Cour d’appel de Paris, pôle 5, 2e ch., 27 septembre 2024, 23/08707 (B20240047)[5]
Ono Pharmaceutical Co. Ltd et M. H c. INPI
(Rejet recours c. décision INPI, 2 mars 2018 ; sur renvoi après cassation CA Paris, pôle 5, 1re ch., 19 janv. 2021, 18/10540, B20210003, PIBD 2021, 1154, III-1 avec une note de V. Landais ; Cass. com., 1er févr. 2023, 21-13.664, B20230010, PIBD 2023, 1201, III-1)
[1] CJCE, 3e ch., 3 sept. 2009, AHP Manufacturing, C-482/07 (B20090169 ; PIBD 2009, 907, III-1497).
[2] CJUE, 3e ch., 12 déc. 2013, Eli Lilly and Co., C-493/12 (B20130284 ; Propr. industr., mars 2019, p. 53, M. Gabriel).

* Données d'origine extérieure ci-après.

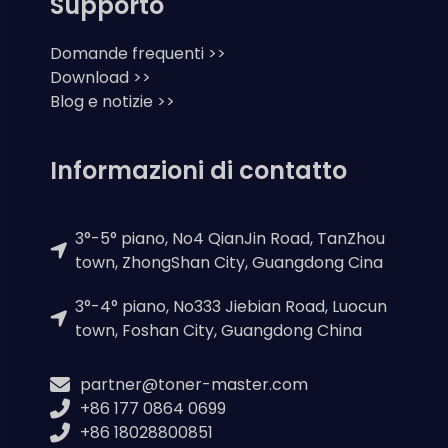
Supporto
Domande frequenti >>
Download >>
Blog e notizie >>
Informazioni di contatto
3°-5° piano, No4 QianJin Road, TanZhou
town, ZhongShan City, Guangdong Cina
3°-4° piano, No333 Jiebian Road, Luocun
town, Foshan City, Guangdong China
partner@toner-master.com
+86 177 0864 0699
+86 18028800851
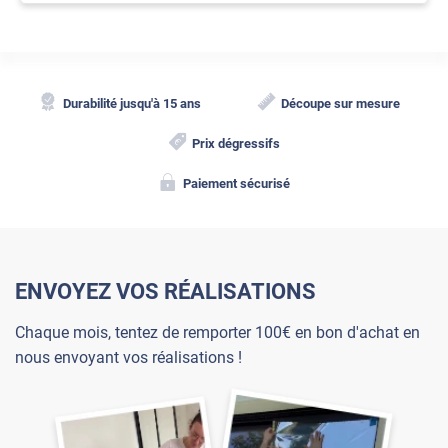
Durabilité jusqu'à 15 ans
Découpe sur mesure
Prix dégressifs
Paiement sécurisé
ENVOYEZ VOS RÉALISATIONS
Chaque mois, tentez de remporter 100€ en bon d'achat en
nous envoyant vos réalisations !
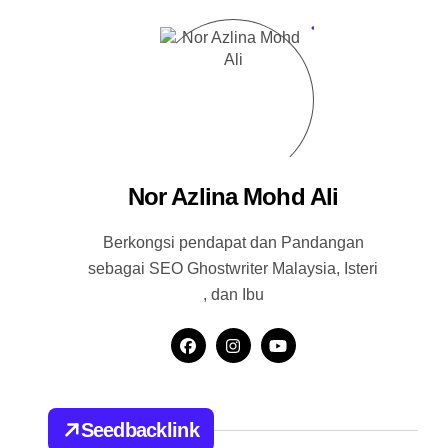
Nor Azlina Mohd Ali
Berkongsi pendapat dan Pandangan
sebagai SEO Ghostwriter Malaysia, Isteri
, dan Ibu
Seedbacklink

[3] CJUE, gr. ch. 25 juill. 2018, Teva, C-121/17 (B20180064 ; PIBD 2018, 1100, III-528 ; LEPI, 9, oct. 2018, p. 5, P. Langlais ; Europe, oct. 2018, p. 54, L. Idot ; Propr. industr., nov. 2018, p. 23, F. Macrez et E. Py ; D. IP/IT, janv. 2019, p. 47, É. Enderlin ; Propr. industr., mars 2019, p. 55, M. Gabriel ; Propr. industr., juill.-août 2019, p. 22, H. Gaumont).
[4] CJUE, 4e ch., 30 avr. 2020, Royalty Pharma Collection Trust, C-650/17 (B20200016 ; PIBD 2020, 1140, III-1 ; Europe, juin 2020, comm. 211, L. Idot).
[5] La cour d’appel de Paris a rendu, le même jour, un arrêt similaire à propos du rejet d’une demande de CCP portant sur un autre produit, le pembrolizumab, présentée par la société Ono Pharmaceutical Co. et M. H sur la base du même brevet que celui objet du présent litige (CA Paris, pôle 5, 2e ch., 27 sept. 2024, Ono Pharmaceutical Co. Ltd et M. H c. INPI, 23/08706 ; B20240048 ; arrêt rendu sur renvoi après cassation CA Paris, pôle 5, 1re ch., 19 janv. 2021, 18/10522, B20210007 ; Cass. com., 1er févr. 2023, 21-13.663, B20230009). Dans cette affaire cependant, la question relative à l’application de l'article 3, c), du règlement (CE) n° 469/2009 ne se posait pas, le brevet ultérieur invoqué, qui portait expressément sur le pembrolizumab, ayant pour seule titulaire la société Merck Sharp & Dohme.